* TASKS AND EXERCISES
A: Write out the stretch of the essay on St. Katharine Drexel from "Let us stand" through "each of us.".
B: In the essay on St. Katharine Drexel, what order of nuns did she found?
C: Render this sentence from the essay on St. Katharine Drexel in Spanish: "She died on March 3, 1955, and was canonized in 2000."

Published: March 21, 2019   
Sarah Duvall

St. Katharine Drexel, whose feast day was March 3, is one of my most favored Catholic role models. Katharine Drexel was born into a privileged family in Pennsylvania in 1858. Her family was very wealthy and Katharine and her sisters never wanted for anything.

She traveled often across the country and saw the struggles faced by Native Americans and African Americans, who were recently freed from slavery and yet still faced prejudice, poverty and lack of education. When her parents died, Katharine inherited a great amount of money and decided she wanted to help those less fortunate than her. She and her sisters donated large amounts of money and became very involved in the Saint Francis Mission of South Dakota’s Rosebud Reservation.

Not long after, they sought an audience with Pope Leo XIII to ask for more missionaries to assist the organization. It was then that Katharine was inspired to join the Sisters of Mercy and not long after founded an order of nuns called the Sisters of the Blessed Sacrament.

St. Katharine sacrificed her entire life for the assistance of those stuck in cruel mistreatment and poverty. She gave up all her wealth, which was estimated to be around $5 million. She saw how much others struggled simply to get by and recognized that she was the one to help them. She was willing to give up everything she had ever known, to become poor, just so she could help others rise out of poverty and find God. She died on March 3, 1955, and was canonized in 2000.

A lot of times we see people on the street or in front of stores or gas stations and just drive on by because someone else will help them. We know that there are organizations to help people who struggle to make a living, but we don’t get involved with them.

We say, “Oh, that’s not my job. Someone else will take care of it.” It’s that kind of attitude that I think Katharine Drexel and God himself would be ashamed of. If a millionaire heiress can give up her fortune and livelihood for the benefit of the less fortunate, can’t we give up a little time or money?

My CYM group does a lot of work to help the underprivileged. We take up multiple canned food collections every year and deliver them to our local care center. I am lucky to have a school that is greatly involved in the community’s volunteer work, and through school organizations, such as Key Club, I get to help those around me.

One of my favorite things we do is the Angel Tree. Every year around Christmas, we get to pick a few children who will not get any Christmas presents and buy them everything they could wish for. We buy necessities like toothbrushes and socks, but we also get to buy them new toys, books and most years even a bicycle. It really warms my heart to think that we brought joy to a kid on Christmas, who otherwise would have gotten nothing. 

Sometimes, when I am working a charity dinner or shopping for a food drive, I think to myself, “Why would I do this? It doesn’t benefit me at all. I would rather be out doing something for myself,” but then I remember St. Katharine’s story. She saw such worth in helping others that she left behind her entire life.

If she can give up that much, I should be able to spend two hours serving a dinner or $30 buying necessities. It takes a lot of strength to give up all your wealth, to go from a life of excess to living with only basic necessities.

One day, I wish to be that strong and selfless. I want to be able to give everything I have to someone else because they need it more and to not think twice about it.

Let us stand up and recognize that we are the ones God sent to help. “For we are God’s masterpiece. He has created us anew in Christ Jesus, so we can do the good things he planned for us long ago.” (Ephesians 2:10)

God made us to do his work. We must recognize our job is not to solely take care of ourselves or our loved ones. It is to care for all those around us, and be God’s representation on earth. We are the body of the Church; without our action, the Church cannot do its job in caring for each of us.

Sarah Duvall is a junior at Sacred Heart School in Morrilton. She attends Sacred Heart Church.

[Part of a data file]
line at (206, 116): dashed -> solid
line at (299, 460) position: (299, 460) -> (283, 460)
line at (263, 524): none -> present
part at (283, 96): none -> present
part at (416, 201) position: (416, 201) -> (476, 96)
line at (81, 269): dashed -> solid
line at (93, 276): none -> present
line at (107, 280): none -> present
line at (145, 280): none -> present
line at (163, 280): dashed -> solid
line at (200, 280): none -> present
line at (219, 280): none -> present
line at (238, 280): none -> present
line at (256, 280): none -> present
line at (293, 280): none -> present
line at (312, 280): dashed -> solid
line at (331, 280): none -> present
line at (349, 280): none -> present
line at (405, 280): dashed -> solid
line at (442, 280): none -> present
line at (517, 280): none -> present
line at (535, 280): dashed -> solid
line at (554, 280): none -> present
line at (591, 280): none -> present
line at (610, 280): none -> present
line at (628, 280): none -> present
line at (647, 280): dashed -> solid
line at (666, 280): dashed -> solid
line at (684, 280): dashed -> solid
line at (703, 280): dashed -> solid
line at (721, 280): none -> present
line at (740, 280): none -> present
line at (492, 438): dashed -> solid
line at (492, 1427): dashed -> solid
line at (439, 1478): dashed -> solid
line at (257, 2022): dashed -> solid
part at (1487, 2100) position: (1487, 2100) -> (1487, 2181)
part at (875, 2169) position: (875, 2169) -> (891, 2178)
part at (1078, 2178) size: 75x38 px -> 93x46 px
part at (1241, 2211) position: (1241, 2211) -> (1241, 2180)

* EXERCISE SOLUTIONS
A:
Let us stand up and recognize that we are the ones God sent to help. “For we are God’s masterpiece. He has created us anew in Christ Jesus, so we can do the good things he planned for us long ago.” (Ephesians 2:10)

God made us to do his work. We must recognize our job is not to solely take care of ourselves or our loved ones. It is to care for all those around us, and be God’s representation on earth. We are the body of the Church; without our action, the Church cannot do its job in caring for each of us.

B: The Sisters of the Blessed Sacrament.

C: Murió el 3 de marzo de 1955 y fue canonizada en 2000.